• **EXERCISE DIRECTIONS**: Please repeat exactly the lines below from the line with "Итальянские хлебцы" to the line with "ると、各店舗でヤスダスズヒト先生の美麗イラストを", including both, and leave out every picture.

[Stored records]

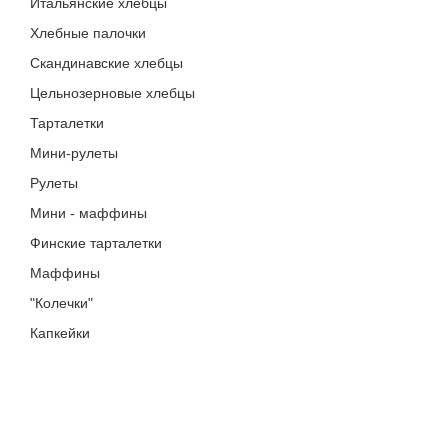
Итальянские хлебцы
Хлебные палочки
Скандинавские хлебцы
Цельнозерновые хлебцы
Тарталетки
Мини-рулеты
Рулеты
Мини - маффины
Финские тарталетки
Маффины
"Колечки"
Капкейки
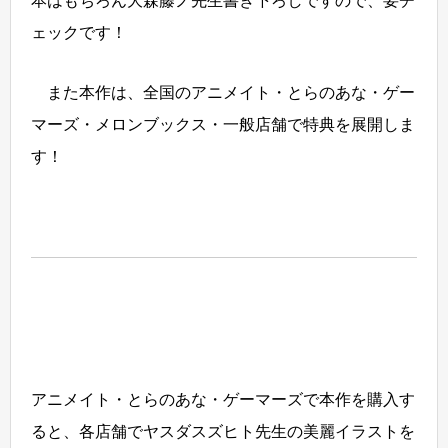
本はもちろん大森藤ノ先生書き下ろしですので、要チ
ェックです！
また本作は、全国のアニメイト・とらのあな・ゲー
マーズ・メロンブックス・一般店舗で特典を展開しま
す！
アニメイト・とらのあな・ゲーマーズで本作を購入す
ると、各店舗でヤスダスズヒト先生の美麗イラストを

==

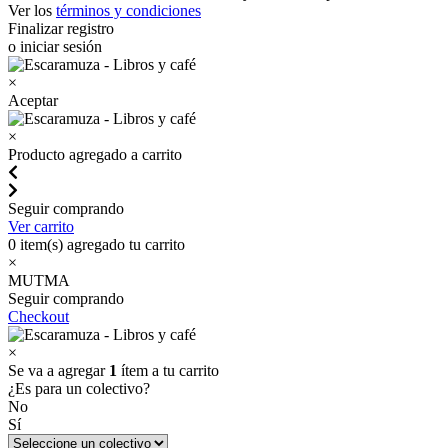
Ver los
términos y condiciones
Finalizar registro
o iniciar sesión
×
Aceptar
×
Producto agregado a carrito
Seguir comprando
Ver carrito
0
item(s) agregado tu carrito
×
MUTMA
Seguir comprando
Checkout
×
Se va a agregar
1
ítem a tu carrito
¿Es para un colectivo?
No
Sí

==

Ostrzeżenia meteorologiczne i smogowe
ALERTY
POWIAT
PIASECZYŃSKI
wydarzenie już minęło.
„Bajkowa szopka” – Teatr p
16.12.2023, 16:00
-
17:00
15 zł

• **RESPONSE**:
Итальянские хлебцы
Хлебные палочки
Скандинавские хлебцы
Цельнозерновые хлебцы
Тарталетки
Мини-рулеты
Рулеты
Мини - маффины
Финские тарталетки
Маффины
"Колечки"
Капкейки
本はもちろん大森藤ノ先生書き下ろしですので、要チ
ェックです！
また本作は、全国のアニメイト・とらのあな・ゲー
マーズ・メロンブックス・一般店舗で特典を展開しま
す！
アニメイト・とらのあな・ゲーマーズで本作を購入す
ると、各店舗でヤスダスズヒト先生の美麗イラストを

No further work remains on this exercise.